Immense erreur. Les années de bulle financière, de dérégulation, d’abandon de l’idée de service public, ont créé, dans les consciences suisses, une assimilation entre « droite » et « libéralisme ». Oh, le libéralisme a parfaitement le droit d’exister, d’avoir ses hommes et ses femmes, ses journaux, ses lobbys. Mais enfin, l’univers complexe et passionnant, pétri d’Histoire, de la droite suisse ne saurait se ramener à cette seule famille de pensée. Je plaide ici pour que ceux, dans les partis de la droite suisse (PDC, PLR, UDC) qui croient encore dans le rôle et la mission de l’Etat, se réveillent. On peut être de droite et aimer l’Etat. De droite, et aimer passionnément l’idée républicaine. De droite, et vouloir des assurances sociales puissantes, efficaces, solidaires et mutuelles, échappant aux mécanismes du profit, organisées dans l’intérêt de tous.

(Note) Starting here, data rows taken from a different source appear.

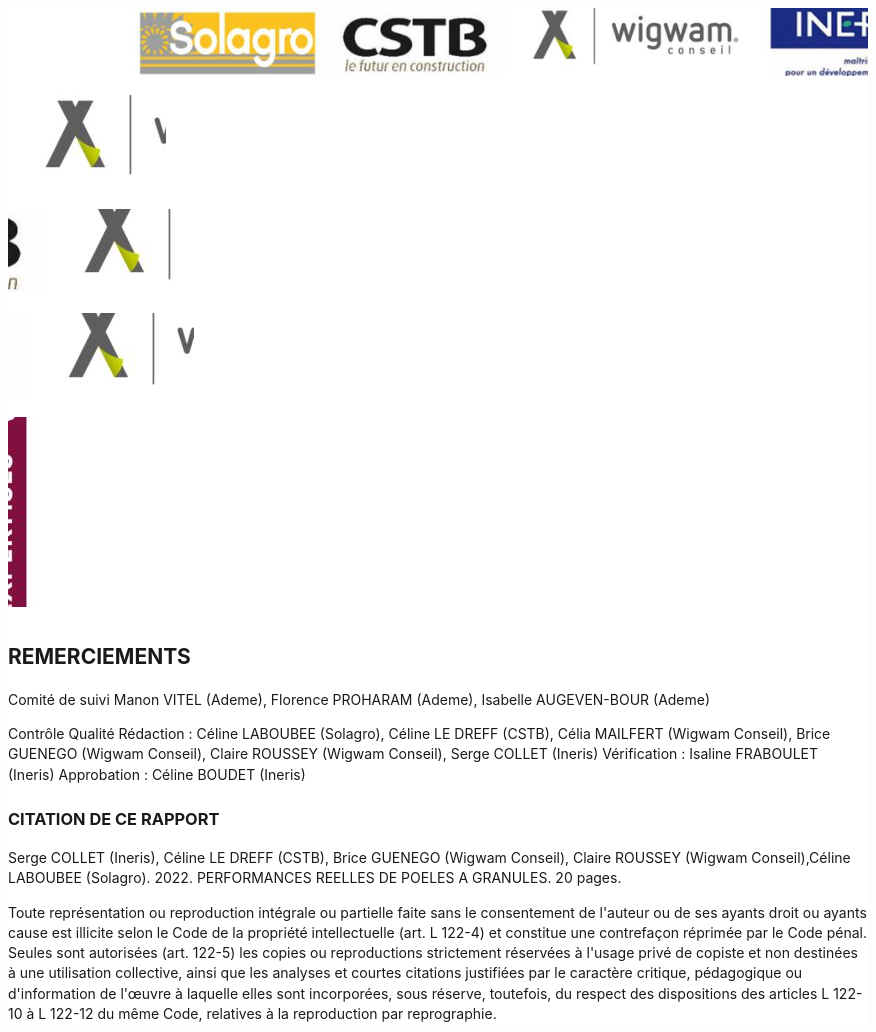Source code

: ![](<images/Performances réelles de poêles à granulés/_page_0_Picture_7.jpeg>)

![](<images/Performances réelles de poêles à granulés/_page_0_Picture_8.jpeg>)

![](<images/Performances réelles de poêles à granulés/_page_0_Picture_9.jpeg>)

![](<images/Performances réelles de poêles à granulés/_page_0_Picture_10.jpeg>)

![](<images/Performances réelles de poêles à granulés/_page_0_Picture_11.jpeg>)

## REMERCIEMENTS

Comité de suivi Manon VITEL (Ademe), Florence PROHARAM (Ademe), Isabelle AUGEVEN-BOUR (Ademe)

Contrôle Qualité Rédaction : Céline LABOUBEE (Solagro), Céline LE DREFF (CSTB), Célia MAILFERT (Wigwam Conseil), Brice GUENEGO (Wigwam Conseil), Claire ROUSSEY (Wigwam Conseil), Serge COLLET (Ineris) Vérification : Isaline FRABOULET (Ineris) Approbation : Céline BOUDET (Ineris)

### **CITATION DE CE RAPPORT**

Serge COLLET (Ineris), Céline LE DREFF (CSTB), Brice GUENEGO (Wigwam Conseil), Claire ROUSSEY (Wigwam Conseil),Céline LABOUBEE (Solagro). 2022. PERFORMANCES REELLES DE POELES A GRANULES. 20 pages.

Toute représentation ou reproduction intégrale ou partielle faite sans le consentement de l'auteur ou de ses ayants droit ou ayants cause est illicite selon le Code de la propriété intellectuelle (art. L 122-4) et constitue une contrefaçon réprimée par le Code pénal. Seules sont autorisées (art. 122-5) les copies ou reproductions strictement réservées à l'usage privé de copiste et non destinées à une utilisation collective, ainsi que les analyses et courtes citations justifiées par le caractère critique, pédagogique ou d'information de l'œuvre à laquelle elles sont incorporées, sous réserve, toutefois, du respect des dispositions des articles L 122-10 à L 122-12 du même Code, relatives à la reproduction par reprographie.
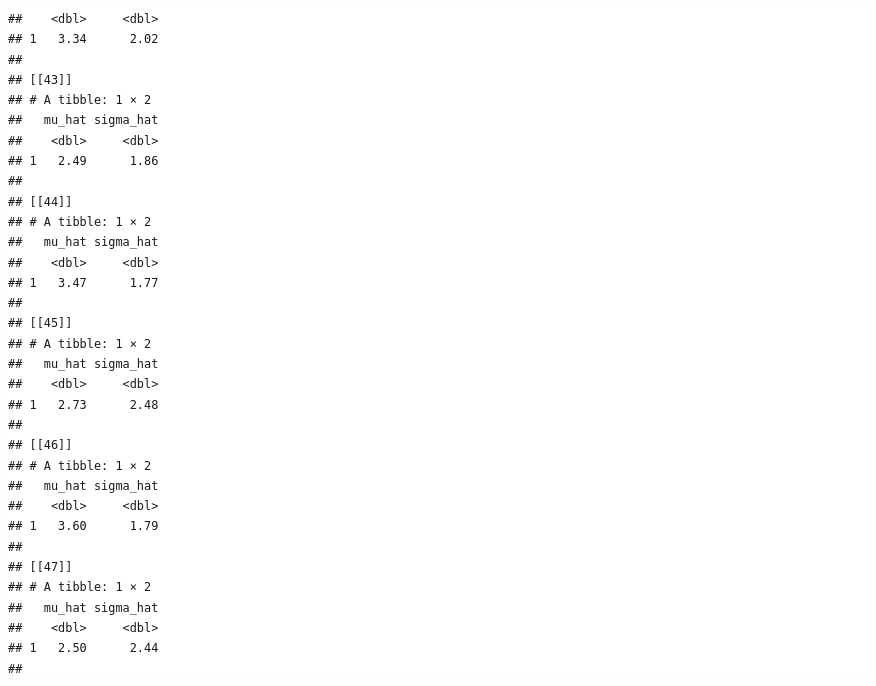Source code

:     ##    <dbl>     <dbl>
    ## 1   3.34      2.02
    ## 
    ## [[43]]
    ## # A tibble: 1 × 2
    ##   mu_hat sigma_hat
    ##    <dbl>     <dbl>
    ## 1   2.49      1.86
    ## 
    ## [[44]]
    ## # A tibble: 1 × 2
    ##   mu_hat sigma_hat
    ##    <dbl>     <dbl>
    ## 1   3.47      1.77
    ## 
    ## [[45]]
    ## # A tibble: 1 × 2
    ##   mu_hat sigma_hat
    ##    <dbl>     <dbl>
    ## 1   2.73      2.48
    ## 
    ## [[46]]
    ## # A tibble: 1 × 2
    ##   mu_hat sigma_hat
    ##    <dbl>     <dbl>
    ## 1   3.60      1.79
    ## 
    ## [[47]]
    ## # A tibble: 1 × 2
    ##   mu_hat sigma_hat
    ##    <dbl>     <dbl>
    ## 1   2.50      2.44
    ## 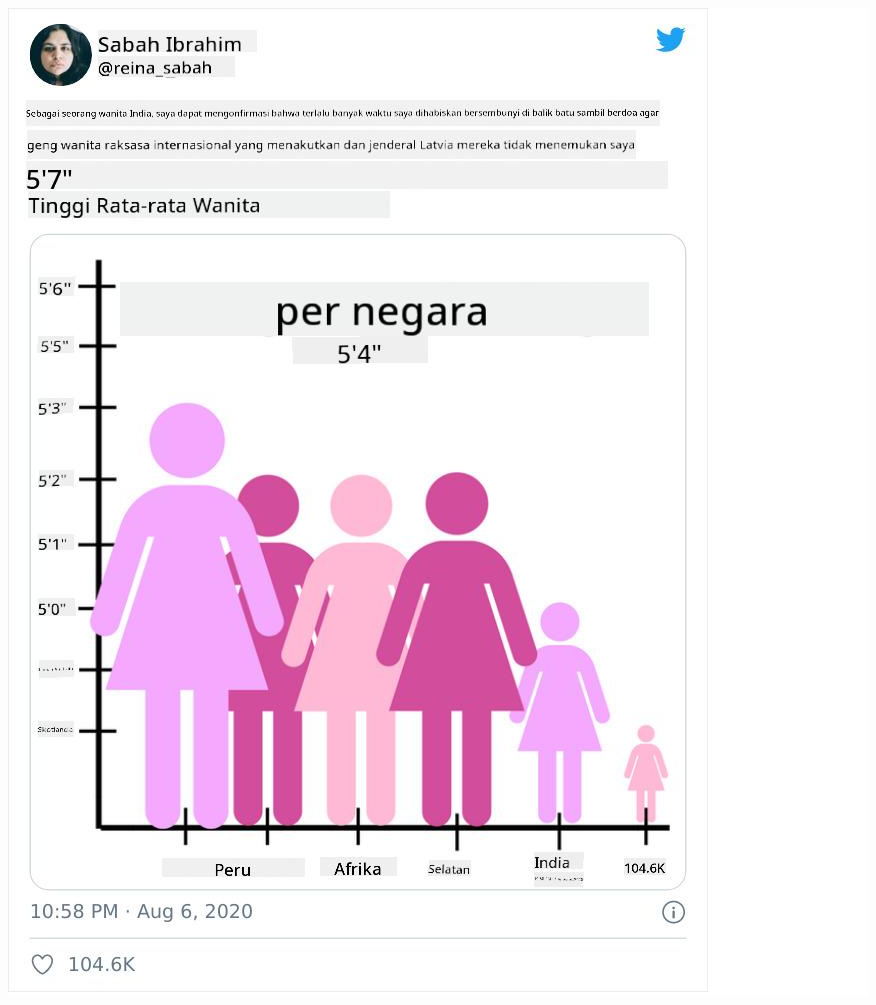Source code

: ![grafik buruk 4](../../../../translated_images/bad-chart-4.68cfdf4011b454471053ee1231172747e1fbec2403b4443567f1dc678134f4f2.id.jpg)
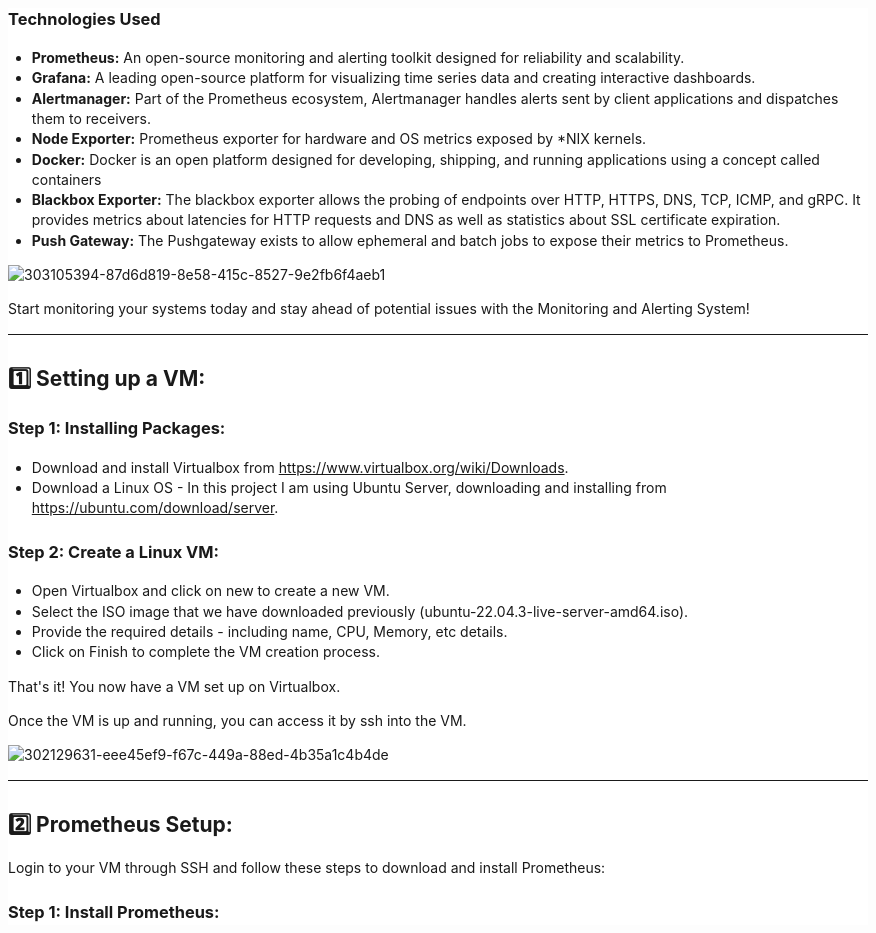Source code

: ### Technologies Used
- **Prometheus:** An open-source monitoring and alerting toolkit designed for reliability and scalability.
- **Grafana:** A leading open-source platform for visualizing time series data and creating interactive dashboards.
- **Alertmanager:** Part of the Prometheus ecosystem, Alertmanager handles alerts sent by client applications and dispatches them to receivers.
- **Node Exporter:** Prometheus exporter for hardware and OS metrics exposed by *NIX kernels.
- **Docker:** Docker is an open platform designed for developing, shipping, and running applications using a concept called containers
- **Blackbox Exporter:** The blackbox exporter allows the probing of endpoints over HTTP, HTTPS, DNS, TCP, ICMP, and gRPC. It provides metrics about latencies for HTTP requests and DNS as well as statistics about SSL certificate expiration.
- **Push Gateway:** The Pushgateway exists to allow ephemeral and batch jobs to expose their metrics to Prometheus.

![303105394-87d6d819-8e58-415c-8527-9e2fb6f4aeb1](https://github.com/KarthikSaladi047/Prometheus-Monitoring/assets/105864615/f8775486-478e-4bda-a270-a9a9e398505d)

Start monitoring your systems today and stay ahead of potential issues with the Monitoring and Alerting System!

---

## 1️⃣ Setting up a VM:

### Step 1: Installing Packages:

- Download and install Virtualbox from https://www.virtualbox.org/wiki/Downloads.
- Download a Linux OS - In this project I am using Ubuntu Server, downloading and installing from https://ubuntu.com/download/server.

### Step 2: Create a Linux VM:

- Open Virtualbox and click on new to create a new VM.
- Select the ISO image that we have downloaded previously (ubuntu-22.04.3-live-server-amd64.iso).
- Provide the required details - including name, CPU, Memory, etc details.
- Click on Finish to complete the VM creation process.

That's it! You now have a VM set up on Virtualbox.

Once the VM is up and running, you can access it by ssh into the VM.

![302129631-eee45ef9-f67c-449a-88ed-4b35a1c4b4de](https://github.com/KarthikSaladi047/Prometheus-Monitoring/assets/105864615/1ea92d36-0a03-4877-8d0c-5844cd501f8b)

---

## 2️⃣ Prometheus Setup:

Login to your VM through SSH and follow these steps to download and install Prometheus:

### Step 1: Install Prometheus:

Si la grande famille de pensée des droites suisses continue de laisser dériver le discours sur l’Etat dans les seules eaux territoriales de la gauche, alors elle fera le lit de tous ceux, dans notre pays, qui voudraient faire l’économie d’une réflexion collective, au seul profit de l’affirmation individuelle. Philosophiquement, c’est une posture. Politiquement, dans un pays comme la Suisse, construit sur l’acceptation des différences dans l’assomption d’un destin commun, c’est le début du suicide.